The French Navy built 34 Laubeuf-type submarines between 1906 and 1911. These are usually described as two classes, of which the Pluviôse class was one, the other being the Brumaire class. (Another source treats the vessels as one group, divided by the yards that built them) The boats had two naming schemes; the earlier vessels were named after the months of the French Revolutionary calendar, and the later ones after French scientists. However the difference is not reflected in the class division; nine boats of the Pluviose class were named for the months, and nine for scientists.

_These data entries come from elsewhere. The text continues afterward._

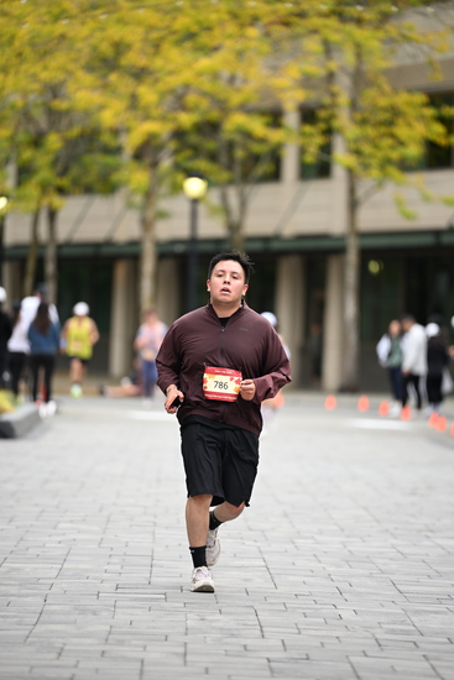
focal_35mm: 200
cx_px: 227
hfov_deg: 6.9
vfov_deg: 10.3
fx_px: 3781
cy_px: 340
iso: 640
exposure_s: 1/2000
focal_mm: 200
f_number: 2.8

The Pluviôse class were Laubeuf type submarines, following the Laubeuf standard design of double hull and dual propulsion systems (as did the Brumaire class). The Pluviôse boats had electric motors for underwater propulsion, and are usually listed as having steam engines for surface propulsion, though in practice this was mixed. The earlier boats had steam engines (preferred by Laubeuf in the early stages as he felt petrol engines (favoured by his rival JP Holland) were unsafe; however, later Laubeuf type submarines, such as the Circé class, predecessors to the Pluviôse and Brumaire classes, had used diesel engines, and later Pluviôse boats had diesels.
The Pluviôse class were ordered in the 1905 programme and the first vessels were laid down in 1906. They were built at three of the French Navy’s dockyards, at the Arsenals of Cherbourg, Rochefort and Toulon. The first of the class, Pluviôse, was launched in May 1907, and the last, Gay-Lussac in March 1910.